The internet is by definition a shared platform - your fibre line terminates in a server somewhere beyond which you are subject to the same bottlenecks as all other traffic.
Network economics apply but the comparison here is reductionist to the point it’s not really helpful.
I actually think @Oberoth was referring to a “leased line” or dedicated uncontended line compared to standard “residential” grade broadband. In that case, there is a difference although I accept your point that, ultimately, there will always be bottlenecks elsewhere in the network.
Yes but Royal Mail still has to fulfil DHL level service while charging a lot less? Try sending a letter via DHL from London to Manchester.
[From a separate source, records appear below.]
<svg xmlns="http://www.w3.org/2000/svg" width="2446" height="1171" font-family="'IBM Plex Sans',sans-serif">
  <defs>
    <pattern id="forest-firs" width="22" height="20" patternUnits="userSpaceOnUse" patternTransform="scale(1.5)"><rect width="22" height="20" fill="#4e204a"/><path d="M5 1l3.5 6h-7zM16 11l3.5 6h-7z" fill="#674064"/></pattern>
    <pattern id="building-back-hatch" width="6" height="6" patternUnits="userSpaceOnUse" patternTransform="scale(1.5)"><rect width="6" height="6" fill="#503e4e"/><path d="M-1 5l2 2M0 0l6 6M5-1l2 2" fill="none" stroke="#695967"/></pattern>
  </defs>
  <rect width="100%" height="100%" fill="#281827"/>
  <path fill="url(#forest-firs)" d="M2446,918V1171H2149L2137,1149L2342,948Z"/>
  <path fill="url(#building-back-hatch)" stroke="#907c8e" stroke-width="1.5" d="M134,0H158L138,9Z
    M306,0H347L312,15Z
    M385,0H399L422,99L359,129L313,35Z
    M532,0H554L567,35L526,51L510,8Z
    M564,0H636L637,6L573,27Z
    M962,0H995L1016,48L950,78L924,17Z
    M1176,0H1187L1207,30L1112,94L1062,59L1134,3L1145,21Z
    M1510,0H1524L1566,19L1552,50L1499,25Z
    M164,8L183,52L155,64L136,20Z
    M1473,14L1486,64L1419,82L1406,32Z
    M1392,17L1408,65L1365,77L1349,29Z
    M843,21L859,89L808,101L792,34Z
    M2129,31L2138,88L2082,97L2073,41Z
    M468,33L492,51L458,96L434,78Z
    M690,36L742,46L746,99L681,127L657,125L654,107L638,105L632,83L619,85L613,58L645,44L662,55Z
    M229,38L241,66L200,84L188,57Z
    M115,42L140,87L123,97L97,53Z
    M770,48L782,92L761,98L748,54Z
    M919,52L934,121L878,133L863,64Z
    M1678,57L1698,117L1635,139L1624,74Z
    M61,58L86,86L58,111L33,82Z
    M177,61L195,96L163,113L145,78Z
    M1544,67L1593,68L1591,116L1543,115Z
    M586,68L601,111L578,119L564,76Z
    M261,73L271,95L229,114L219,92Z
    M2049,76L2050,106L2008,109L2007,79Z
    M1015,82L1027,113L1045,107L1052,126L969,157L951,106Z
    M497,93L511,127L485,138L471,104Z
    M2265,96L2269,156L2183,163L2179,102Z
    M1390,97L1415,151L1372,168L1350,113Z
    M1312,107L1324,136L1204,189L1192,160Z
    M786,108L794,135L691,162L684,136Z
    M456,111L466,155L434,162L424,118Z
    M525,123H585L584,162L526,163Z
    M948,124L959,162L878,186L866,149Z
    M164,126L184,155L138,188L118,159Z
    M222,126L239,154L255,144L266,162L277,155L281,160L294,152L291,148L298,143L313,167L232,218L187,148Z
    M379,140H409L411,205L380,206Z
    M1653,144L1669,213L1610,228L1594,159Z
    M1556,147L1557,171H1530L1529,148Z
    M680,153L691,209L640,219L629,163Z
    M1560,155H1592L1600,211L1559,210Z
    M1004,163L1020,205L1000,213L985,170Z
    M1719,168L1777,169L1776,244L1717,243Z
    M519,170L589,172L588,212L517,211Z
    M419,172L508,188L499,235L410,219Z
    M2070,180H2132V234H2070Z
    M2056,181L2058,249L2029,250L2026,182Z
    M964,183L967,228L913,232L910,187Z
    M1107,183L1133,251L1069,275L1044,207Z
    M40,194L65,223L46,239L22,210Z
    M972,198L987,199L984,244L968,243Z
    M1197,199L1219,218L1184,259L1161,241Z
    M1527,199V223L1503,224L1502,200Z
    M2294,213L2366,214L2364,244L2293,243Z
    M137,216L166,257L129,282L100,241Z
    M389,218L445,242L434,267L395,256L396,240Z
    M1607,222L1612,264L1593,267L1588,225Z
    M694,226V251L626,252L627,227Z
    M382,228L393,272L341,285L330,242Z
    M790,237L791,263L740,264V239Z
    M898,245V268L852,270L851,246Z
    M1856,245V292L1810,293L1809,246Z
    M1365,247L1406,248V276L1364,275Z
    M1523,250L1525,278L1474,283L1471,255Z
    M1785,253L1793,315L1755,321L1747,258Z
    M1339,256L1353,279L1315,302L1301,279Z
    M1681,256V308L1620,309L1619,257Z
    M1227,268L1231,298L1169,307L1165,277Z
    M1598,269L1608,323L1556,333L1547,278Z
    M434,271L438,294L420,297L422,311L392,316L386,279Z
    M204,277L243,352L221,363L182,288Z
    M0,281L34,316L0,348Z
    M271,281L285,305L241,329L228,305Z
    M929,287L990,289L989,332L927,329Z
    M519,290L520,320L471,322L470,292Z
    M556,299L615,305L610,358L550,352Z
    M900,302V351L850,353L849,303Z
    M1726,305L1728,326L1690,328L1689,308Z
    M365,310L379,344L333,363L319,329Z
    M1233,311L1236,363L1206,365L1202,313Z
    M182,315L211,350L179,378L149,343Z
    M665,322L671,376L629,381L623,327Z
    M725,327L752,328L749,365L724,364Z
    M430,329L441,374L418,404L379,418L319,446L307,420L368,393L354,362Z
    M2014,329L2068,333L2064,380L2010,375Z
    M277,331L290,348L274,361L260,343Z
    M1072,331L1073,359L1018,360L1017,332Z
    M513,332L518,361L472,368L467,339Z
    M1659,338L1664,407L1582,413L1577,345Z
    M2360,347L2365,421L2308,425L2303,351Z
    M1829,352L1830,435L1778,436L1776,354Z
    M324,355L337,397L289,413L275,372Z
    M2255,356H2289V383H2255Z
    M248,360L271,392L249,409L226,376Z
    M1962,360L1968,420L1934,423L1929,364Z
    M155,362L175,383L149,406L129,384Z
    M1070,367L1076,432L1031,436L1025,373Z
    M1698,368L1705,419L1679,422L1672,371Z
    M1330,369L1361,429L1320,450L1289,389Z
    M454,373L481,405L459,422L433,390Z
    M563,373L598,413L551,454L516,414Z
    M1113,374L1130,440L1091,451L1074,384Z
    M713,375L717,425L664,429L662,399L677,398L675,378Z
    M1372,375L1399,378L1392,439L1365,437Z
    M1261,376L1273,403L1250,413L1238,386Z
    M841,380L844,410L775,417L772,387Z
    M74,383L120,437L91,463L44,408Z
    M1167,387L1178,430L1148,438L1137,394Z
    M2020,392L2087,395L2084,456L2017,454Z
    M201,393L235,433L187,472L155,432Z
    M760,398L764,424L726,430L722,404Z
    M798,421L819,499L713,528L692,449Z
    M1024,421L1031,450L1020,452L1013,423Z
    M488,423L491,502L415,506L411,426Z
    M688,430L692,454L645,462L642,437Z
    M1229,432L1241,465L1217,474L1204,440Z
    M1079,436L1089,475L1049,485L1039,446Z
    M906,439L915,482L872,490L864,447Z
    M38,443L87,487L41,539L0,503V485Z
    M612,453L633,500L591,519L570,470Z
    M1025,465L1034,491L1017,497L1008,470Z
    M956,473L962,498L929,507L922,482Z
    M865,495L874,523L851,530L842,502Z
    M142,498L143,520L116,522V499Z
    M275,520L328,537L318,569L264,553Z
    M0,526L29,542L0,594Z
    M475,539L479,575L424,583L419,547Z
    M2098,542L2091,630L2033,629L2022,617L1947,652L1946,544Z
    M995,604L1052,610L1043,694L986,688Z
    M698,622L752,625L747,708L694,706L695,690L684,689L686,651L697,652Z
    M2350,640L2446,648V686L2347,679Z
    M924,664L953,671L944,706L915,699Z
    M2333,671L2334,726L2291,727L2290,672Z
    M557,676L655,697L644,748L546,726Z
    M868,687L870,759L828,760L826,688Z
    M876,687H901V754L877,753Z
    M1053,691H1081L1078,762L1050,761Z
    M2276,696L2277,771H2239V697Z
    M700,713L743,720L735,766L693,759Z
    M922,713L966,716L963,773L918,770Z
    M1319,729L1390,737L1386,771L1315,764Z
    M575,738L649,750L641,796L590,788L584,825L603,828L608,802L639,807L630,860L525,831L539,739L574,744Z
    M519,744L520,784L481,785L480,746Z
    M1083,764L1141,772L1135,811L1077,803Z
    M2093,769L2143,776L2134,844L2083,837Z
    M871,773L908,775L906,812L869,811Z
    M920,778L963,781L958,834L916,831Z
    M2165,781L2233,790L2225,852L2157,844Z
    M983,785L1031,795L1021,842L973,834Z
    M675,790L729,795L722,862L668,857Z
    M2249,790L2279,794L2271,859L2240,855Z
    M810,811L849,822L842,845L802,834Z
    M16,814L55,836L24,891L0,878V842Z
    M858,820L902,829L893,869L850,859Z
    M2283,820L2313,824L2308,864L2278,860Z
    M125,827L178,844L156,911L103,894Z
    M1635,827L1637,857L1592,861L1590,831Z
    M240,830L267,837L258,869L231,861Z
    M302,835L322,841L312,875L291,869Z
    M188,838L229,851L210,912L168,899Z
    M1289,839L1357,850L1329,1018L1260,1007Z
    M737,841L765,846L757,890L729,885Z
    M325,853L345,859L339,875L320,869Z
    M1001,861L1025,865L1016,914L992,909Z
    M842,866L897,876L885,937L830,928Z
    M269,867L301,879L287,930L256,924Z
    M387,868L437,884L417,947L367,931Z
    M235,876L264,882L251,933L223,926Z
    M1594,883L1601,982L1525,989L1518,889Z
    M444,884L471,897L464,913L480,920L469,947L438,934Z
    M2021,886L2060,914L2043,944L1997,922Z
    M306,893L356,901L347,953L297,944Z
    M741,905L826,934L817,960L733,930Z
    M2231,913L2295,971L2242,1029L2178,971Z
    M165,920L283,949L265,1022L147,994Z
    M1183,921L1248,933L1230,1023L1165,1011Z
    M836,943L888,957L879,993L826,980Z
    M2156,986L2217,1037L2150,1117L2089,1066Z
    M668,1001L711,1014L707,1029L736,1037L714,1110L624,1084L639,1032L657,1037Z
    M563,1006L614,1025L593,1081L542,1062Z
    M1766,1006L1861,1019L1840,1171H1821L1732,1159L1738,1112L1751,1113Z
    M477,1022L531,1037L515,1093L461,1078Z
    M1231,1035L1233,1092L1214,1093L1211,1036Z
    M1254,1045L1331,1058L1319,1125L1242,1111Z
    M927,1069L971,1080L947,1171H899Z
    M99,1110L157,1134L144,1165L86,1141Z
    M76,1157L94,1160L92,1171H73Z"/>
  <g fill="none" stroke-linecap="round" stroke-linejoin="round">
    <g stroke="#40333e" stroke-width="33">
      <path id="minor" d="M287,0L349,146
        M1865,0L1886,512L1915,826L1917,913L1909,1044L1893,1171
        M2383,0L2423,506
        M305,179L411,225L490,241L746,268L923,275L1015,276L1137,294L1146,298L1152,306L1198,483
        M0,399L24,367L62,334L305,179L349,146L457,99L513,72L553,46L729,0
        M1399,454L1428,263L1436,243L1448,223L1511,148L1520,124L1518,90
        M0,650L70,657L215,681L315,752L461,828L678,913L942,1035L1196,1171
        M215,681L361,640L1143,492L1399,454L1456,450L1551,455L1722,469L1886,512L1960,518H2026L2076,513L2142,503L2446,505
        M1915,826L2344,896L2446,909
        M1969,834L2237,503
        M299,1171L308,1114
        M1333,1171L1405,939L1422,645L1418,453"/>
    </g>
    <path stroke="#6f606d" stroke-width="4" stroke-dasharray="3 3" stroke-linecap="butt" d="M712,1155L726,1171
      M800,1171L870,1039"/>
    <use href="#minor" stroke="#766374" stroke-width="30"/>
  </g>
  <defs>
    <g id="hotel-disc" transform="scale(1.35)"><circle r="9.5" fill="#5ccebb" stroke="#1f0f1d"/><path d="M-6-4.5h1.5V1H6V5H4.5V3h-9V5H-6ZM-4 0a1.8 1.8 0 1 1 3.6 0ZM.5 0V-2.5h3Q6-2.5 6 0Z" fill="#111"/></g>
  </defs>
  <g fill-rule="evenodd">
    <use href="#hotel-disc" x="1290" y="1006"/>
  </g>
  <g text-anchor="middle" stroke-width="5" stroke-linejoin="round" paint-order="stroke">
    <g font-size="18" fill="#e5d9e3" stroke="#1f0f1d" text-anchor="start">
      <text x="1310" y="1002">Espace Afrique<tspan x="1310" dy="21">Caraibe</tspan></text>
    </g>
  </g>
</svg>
Will cost more than the quid it costs via Royal Mail and Royal Mail will also pretty much go at the same speed as DHL (next-day is common for First Class)
Royal Mail 1st class (letter) is not in any way comparable to DHL’s 1 day service.
DHL charge the same rate for sending a piece of paper as a 15kg 60cm cube, which will come with full point to point tracking. The closest comparable service would be Special Delivery but I think it’s more accurate to state they simply don’t compete on low-value letter delivery.
Yes, a local fire broadband provider is broadly comparable with Openreach or Virgin Media. A dedicated point to point connection would be substantially more expensive hence why people use VPNs.
Any network service with a flat fee will usually mean that exotic locations will be subsidised by the mundane locations - there is nothing special about it.